Test for White Lead
Too Long; Didn't ReadMessrs. Editors:—I have read, with much interest, Dr. Chandler's colorimetric test of the purity of white lead, as published in the Scientific American sometime ago. I enclose another test, which, though not new, is of value to all using white lead on account of its simplicity and effectiveness. It has been in use here for nearly two years, and has been found reliable. Having never seen it in print, I have tried to put it in as simple words as possible.

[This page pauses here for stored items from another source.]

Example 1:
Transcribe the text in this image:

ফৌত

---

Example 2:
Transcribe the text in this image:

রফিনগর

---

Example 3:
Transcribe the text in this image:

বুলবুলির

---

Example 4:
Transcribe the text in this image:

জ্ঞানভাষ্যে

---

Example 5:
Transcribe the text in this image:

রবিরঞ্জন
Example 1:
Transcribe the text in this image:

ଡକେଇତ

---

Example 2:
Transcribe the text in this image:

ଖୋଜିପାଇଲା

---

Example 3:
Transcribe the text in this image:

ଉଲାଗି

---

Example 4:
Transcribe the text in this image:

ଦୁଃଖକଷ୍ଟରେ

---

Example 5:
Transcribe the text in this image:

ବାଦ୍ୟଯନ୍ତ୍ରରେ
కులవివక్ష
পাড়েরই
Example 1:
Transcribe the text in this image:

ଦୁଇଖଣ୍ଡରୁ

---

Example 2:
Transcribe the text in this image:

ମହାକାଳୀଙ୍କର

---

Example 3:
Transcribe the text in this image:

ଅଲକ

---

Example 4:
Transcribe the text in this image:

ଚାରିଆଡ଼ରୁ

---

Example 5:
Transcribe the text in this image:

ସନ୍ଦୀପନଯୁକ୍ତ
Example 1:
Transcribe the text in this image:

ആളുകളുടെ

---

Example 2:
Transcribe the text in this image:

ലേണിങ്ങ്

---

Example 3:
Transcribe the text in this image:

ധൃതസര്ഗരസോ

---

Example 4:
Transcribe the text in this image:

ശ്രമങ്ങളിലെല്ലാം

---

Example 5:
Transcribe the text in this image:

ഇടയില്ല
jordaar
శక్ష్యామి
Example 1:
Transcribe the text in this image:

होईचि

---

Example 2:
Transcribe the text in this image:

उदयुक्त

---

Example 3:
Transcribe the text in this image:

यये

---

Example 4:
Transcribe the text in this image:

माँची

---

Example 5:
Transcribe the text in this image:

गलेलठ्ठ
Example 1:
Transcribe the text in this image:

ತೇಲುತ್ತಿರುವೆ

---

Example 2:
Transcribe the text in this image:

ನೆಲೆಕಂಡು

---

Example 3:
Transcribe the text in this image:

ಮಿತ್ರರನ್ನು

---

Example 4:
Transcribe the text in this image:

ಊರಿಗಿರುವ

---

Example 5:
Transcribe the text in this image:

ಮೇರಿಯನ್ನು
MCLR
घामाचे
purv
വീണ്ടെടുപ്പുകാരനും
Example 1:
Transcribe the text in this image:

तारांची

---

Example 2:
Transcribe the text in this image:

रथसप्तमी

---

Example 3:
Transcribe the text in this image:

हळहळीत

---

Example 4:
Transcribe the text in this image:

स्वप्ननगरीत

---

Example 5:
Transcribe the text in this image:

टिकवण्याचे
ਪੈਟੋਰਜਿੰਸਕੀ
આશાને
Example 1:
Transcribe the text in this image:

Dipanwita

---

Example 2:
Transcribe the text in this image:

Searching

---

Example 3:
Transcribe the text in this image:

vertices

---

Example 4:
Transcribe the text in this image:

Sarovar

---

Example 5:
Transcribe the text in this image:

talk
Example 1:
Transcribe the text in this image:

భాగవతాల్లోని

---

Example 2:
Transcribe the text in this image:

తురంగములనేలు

Felix McArdle, Analytical Chemist.
St. Louis, Mo.
Take a piece of firm, close grained charcoal, and, near one end of it, scoop out a cavity about half an inch in diameter and a quarter of an inch in depth. Place in the cavity a sample, of the lead to be tested, about the size of a small pea, and apply to it continuously the blue or hottest part of the flame of the blow pipe; if the sample be strictly pure, it will in a very short time, say in two minutes, be reduced to metallic lead, leaving no residue; but if it be adulterated to the extent of ten per cent. only, with oxide of zinc, sulphate of baryta, whiting or any other carbonate of lime, (which substances are now the only adulterations used), or if it be composed entirely of these materials, as is sometimes the case with cheap lead, it cannot be reduced, but will remain on the charcoal an infusible mass.